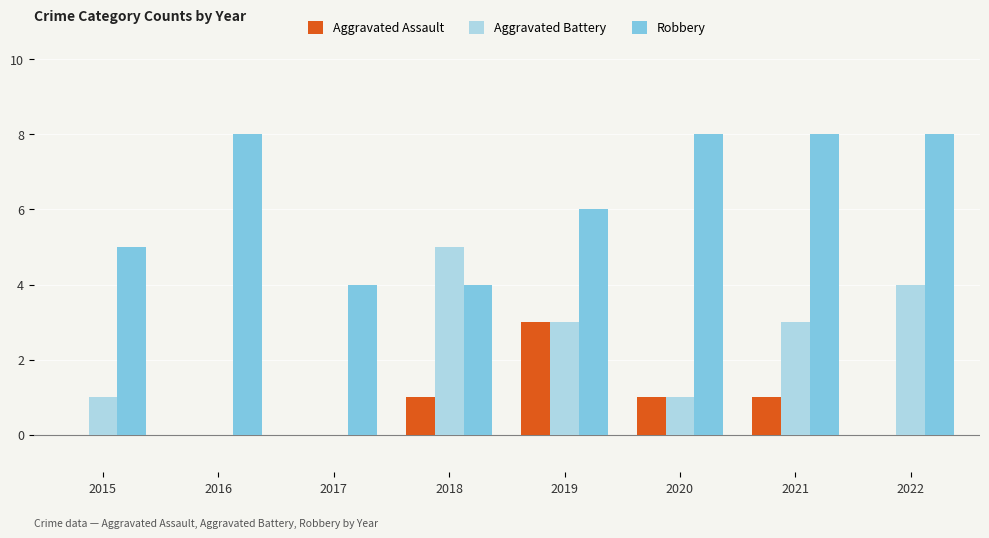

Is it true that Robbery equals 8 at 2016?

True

* * *

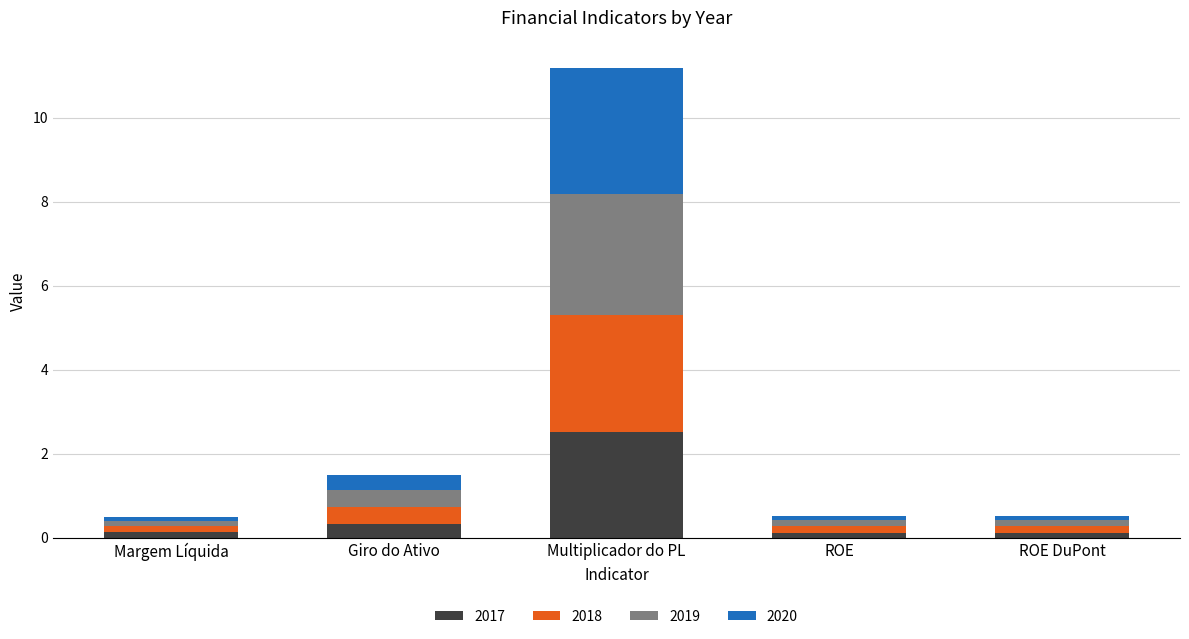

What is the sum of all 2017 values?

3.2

--

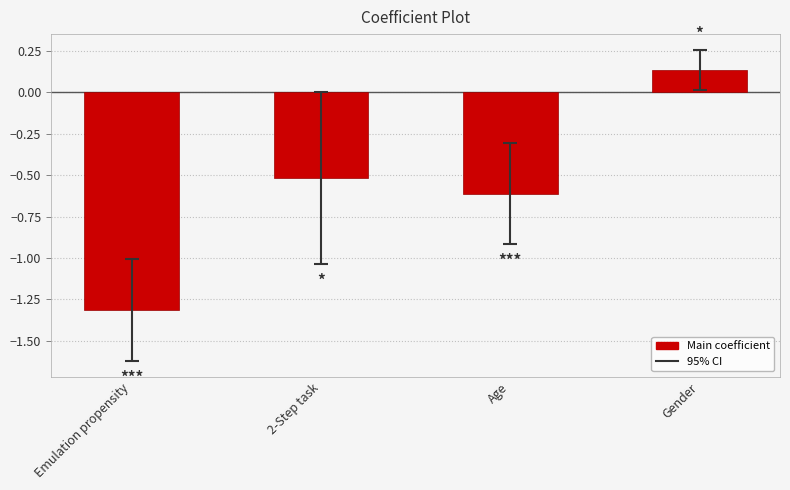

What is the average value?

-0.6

#### [REQUEST]
Please report every line from the rows above that contains the word "What", copying each such line in full. Match case exactly.

#### [OUTPUT BELOW]
What is the sum of all 2017 values?
What is the average value?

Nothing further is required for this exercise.